Circuit design text data
+ + +

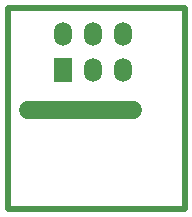
<source format=gbr>
G04 #@! TF.FileFunction,Copper,L2,Bot,Signal*
%FSLAX46Y46*%
G04 Gerber Fmt 4.6, Leading zero omitted, Abs format (unit mm)*
G04 Created by KiCad (PCBNEW 4.0.6-e0-6349~52~ubuntu16.10.1) date Sun Mar 26 20:03:33 2017*
%MOMM*%
%LPD*%
G01*
G04 APERTURE LIST*
%ADD10C,0.100000*%
%ADD11C,0.500000*%
%ADD12R,1.524000X1.998980*%
%ADD13O,1.524000X1.998980*%
%ADD14C,0.600000*%
%ADD15C,1.524000*%
G04 APERTURE END LIST*
D10*
D11*
X111125000Y-55350000D02*
X111125000Y-72350000D01*
X126125000Y-55350000D02*
X111125000Y-55350000D01*
X126125000Y-72350000D02*
X126125000Y-55350000D01*
X111125000Y-72350000D02*
X126125000Y-72350000D01*
D12*
X115860000Y-60618920D03*
D13*
X115860000Y-57581080D03*
X118400000Y-60618920D03*
X118400000Y-57581080D03*
X120940000Y-60618920D03*
X120940000Y-57581080D03*
D14*
X121750000Y-63975000D03*
X112825000Y-63975000D03*
D15*
X112825000Y-63975000D02*
X121750000Y-63975000D01*
M02*

</source>
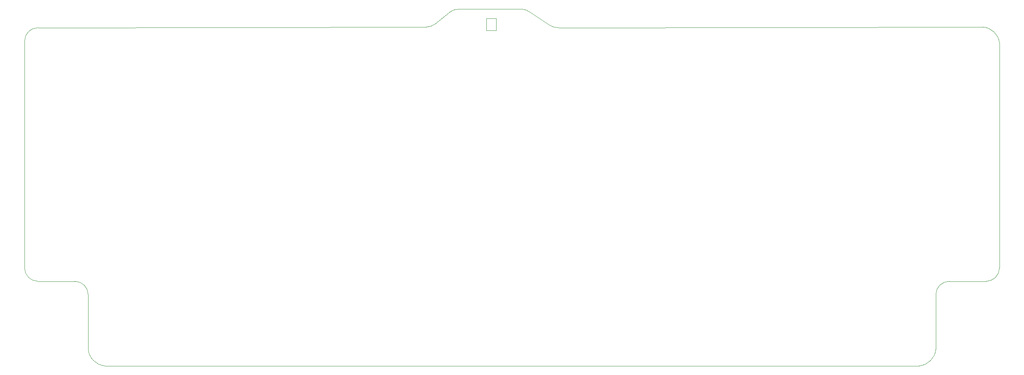
<source format=gbr>
%TF.GenerationSoftware,KiCad,Pcbnew,8.0.0*%
%TF.CreationDate,2024-02-25T16:00:08+01:00*%
%TF.ProjectId,QASS_PCB,51415353-5f50-4434-922e-6b696361645f,rev?*%
%TF.SameCoordinates,Original*%
%TF.FileFunction,Profile,NP*%
%FSLAX46Y46*%
G04 Gerber Fmt 4.6, Leading zero omitted, Abs format (unit mm)*
G04 Created by KiCad (PCBNEW 8.0.0) date 2024-02-25 16:00:08*
%MOMM*%
%LPD*%
G01*
G04 APERTURE LIST*
%TA.AperFunction,Profile*%
%ADD10C,0.100000*%
%TD*%
G04 APERTURE END LIST*
D10*
X35099996Y-77390585D02*
X26812508Y-77390585D01*
X127545624Y-18157041D02*
X129778044Y-18157041D01*
X129778044Y-20835945D01*
X127545624Y-20835945D01*
X127545624Y-18157041D01*
X26807622Y-20235755D02*
X114143301Y-20093514D01*
X239887324Y-77390585D02*
X231599836Y-77390585D01*
X242887324Y-23663677D02*
X242887324Y-74390585D01*
X143812446Y-20239238D02*
G75*
G02*
X141833117Y-19707924I-173746J3305238D01*
G01*
X119580138Y-16582015D02*
G75*
G02*
X121454224Y-16073427I1773862J-2829285D01*
G01*
X41820696Y-96440569D02*
G75*
G02*
X38099976Y-92571042I380104J4089069D01*
G01*
X224879136Y-96440569D02*
X41820696Y-96440569D01*
X121454223Y-16073449D02*
X135689042Y-16073449D01*
X239166624Y-20091805D02*
G75*
G02*
X242887323Y-23663677I-278202J-4013594D01*
G01*
X23812508Y-23235751D02*
G75*
G02*
X26807622Y-20235755I3000086J-86D01*
G01*
X116012500Y-19436125D02*
X119580138Y-16582015D01*
X116012500Y-19436124D02*
G75*
G02*
X114143301Y-20093519I-1874100J2342624D01*
G01*
X228599836Y-80390585D02*
X228599836Y-92719869D01*
X228599836Y-80390585D02*
G75*
G02*
X231599836Y-77390636I2999964J-15D01*
G01*
X23812508Y-74390585D02*
X23812508Y-23235751D01*
X38099996Y-92571041D02*
X38099996Y-80390585D01*
X143812446Y-20239238D02*
X239166624Y-20091805D01*
X228599836Y-92719869D02*
G75*
G02*
X224879142Y-96440629I-4109336J388569D01*
G01*
X137219444Y-16668761D02*
X141833112Y-19707932D01*
X26812508Y-77390585D02*
G75*
G02*
X23812515Y-74390585I-8J2999985D01*
G01*
X242887324Y-74390585D02*
G75*
G02*
X239887324Y-77390624I-3000024J-15D01*
G01*
X35099996Y-77390585D02*
G75*
G02*
X38100015Y-80390585I4J-3000015D01*
G01*
X135689042Y-16073450D02*
G75*
G02*
X137219462Y-16668737I-245842J-2896950D01*
G01*
M02*

</source>
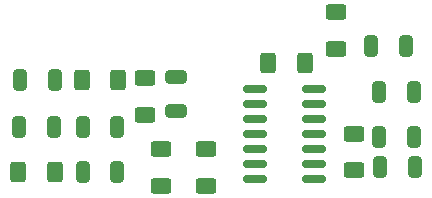
<source format=gbr>
%TF.GenerationSoftware,KiCad,Pcbnew,(6.0.4)*%
%TF.CreationDate,2022-08-01T11:19:28+10:00*%
%TF.ProjectId,GSR + ST V2,47535220-2b20-4535-9420-56322e6b6963,rev?*%
%TF.SameCoordinates,Original*%
%TF.FileFunction,Paste,Top*%
%TF.FilePolarity,Positive*%
%FSLAX46Y46*%
G04 Gerber Fmt 4.6, Leading zero omitted, Abs format (unit mm)*
G04 Created by KiCad (PCBNEW (6.0.4)) date 2022-08-01 11:19:28*
%MOMM*%
%LPD*%
G01*
G04 APERTURE LIST*
G04 Aperture macros list*
%AMRoundRect*
0 Rectangle with rounded corners*
0 $1 Rounding radius*
0 $2 $3 $4 $5 $6 $7 $8 $9 X,Y pos of 4 corners*
0 Add a 4 corners polygon primitive as box body*
4,1,4,$2,$3,$4,$5,$6,$7,$8,$9,$2,$3,0*
0 Add four circle primitives for the rounded corners*
1,1,$1+$1,$2,$3*
1,1,$1+$1,$4,$5*
1,1,$1+$1,$6,$7*
1,1,$1+$1,$8,$9*
0 Add four rect primitives between the rounded corners*
20,1,$1+$1,$2,$3,$4,$5,0*
20,1,$1+$1,$4,$5,$6,$7,0*
20,1,$1+$1,$6,$7,$8,$9,0*
20,1,$1+$1,$8,$9,$2,$3,0*%
G04 Aperture macros list end*
%ADD10RoundRect,0.250000X-0.325000X-0.650000X0.325000X-0.650000X0.325000X0.650000X-0.325000X0.650000X0*%
%ADD11RoundRect,0.250000X0.625000X-0.400000X0.625000X0.400000X-0.625000X0.400000X-0.625000X-0.400000X0*%
%ADD12RoundRect,0.150000X-0.825000X-0.150000X0.825000X-0.150000X0.825000X0.150000X-0.825000X0.150000X0*%
%ADD13RoundRect,0.250000X-0.400000X-0.625000X0.400000X-0.625000X0.400000X0.625000X-0.400000X0.625000X0*%
%ADD14RoundRect,0.250000X-0.625000X0.400000X-0.625000X-0.400000X0.625000X-0.400000X0.625000X0.400000X0*%
%ADD15RoundRect,0.250000X0.650000X-0.325000X0.650000X0.325000X-0.650000X0.325000X-0.650000X-0.325000X0*%
G04 APERTURE END LIST*
D10*
%TO.C,C2*%
X179925000Y-116400000D03*
X182875000Y-116400000D03*
%TD*%
%TO.C,C1*%
X180000000Y-112400000D03*
X182950000Y-112400000D03*
%TD*%
D11*
%TO.C,R4*%
X192000000Y-121350000D03*
X192000000Y-118250000D03*
%TD*%
%TO.C,R5*%
X208300000Y-120050000D03*
X208300000Y-116950000D03*
%TD*%
D10*
%TO.C,C8*%
X185325000Y-120200000D03*
X188275000Y-120200000D03*
%TD*%
%TO.C,C9*%
X185325000Y-116400000D03*
X188275000Y-116400000D03*
%TD*%
D12*
%TO.C,U3*%
X199925000Y-113190000D03*
X199925000Y-114460000D03*
X199925000Y-115730000D03*
X199925000Y-117000000D03*
X199925000Y-118270000D03*
X199925000Y-119540000D03*
X199925000Y-120810000D03*
X204875000Y-120810000D03*
X204875000Y-119540000D03*
X204875000Y-118270000D03*
X204875000Y-117000000D03*
X204875000Y-115730000D03*
X204875000Y-114460000D03*
X204875000Y-113190000D03*
%TD*%
D11*
%TO.C,R1*%
X190600000Y-115350000D03*
X190600000Y-112250000D03*
%TD*%
D10*
%TO.C,C4*%
X210450000Y-117200000D03*
X213400000Y-117200000D03*
%TD*%
D13*
%TO.C,R7*%
X185250000Y-112400000D03*
X188350000Y-112400000D03*
%TD*%
%TO.C,R6*%
X179850000Y-120200000D03*
X182950000Y-120200000D03*
%TD*%
D10*
%TO.C,C5*%
X209725000Y-109500000D03*
X212675000Y-109500000D03*
%TD*%
%TO.C,C7*%
X210525000Y-119800000D03*
X213475000Y-119800000D03*
%TD*%
D14*
%TO.C,R8*%
X206800000Y-106650000D03*
X206800000Y-109750000D03*
%TD*%
D13*
%TO.C,R3*%
X201050000Y-111000000D03*
X204150000Y-111000000D03*
%TD*%
D14*
%TO.C,R2*%
X195800000Y-118250000D03*
X195800000Y-121350000D03*
%TD*%
D15*
%TO.C,C3*%
X193200000Y-115075000D03*
X193200000Y-112125000D03*
%TD*%
D10*
%TO.C,C6*%
X210450000Y-113400000D03*
X213400000Y-113400000D03*
%TD*%
M02*

</source>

+ + +

**Problem to work on:**
Would you print, exactly as written, every line above from the one holding "X23812508Y-23235751D02*" through the one holding "X23812508Y-23235751D01*", with both included and no other lines?

**Task solution:**
X23812508Y-23235751D02*
G75*
G02*
X26807622Y-20235755I3000086J-86D01*
G01*
X116012500Y-19436125D02*
X119580138Y-16582015D01*
X116012500Y-19436124D02*
G75*
G02*
X114143301Y-20093519I-1874100J2342624D01*
G01*
X228599836Y-80390585D02*
X228599836Y-92719869D01*
X228599836Y-80390585D02*
G75*
G02*
X231599836Y-77390636I2999964J-15D01*
G01*
X23812508Y-74390585D02*
X23812508Y-23235751D01*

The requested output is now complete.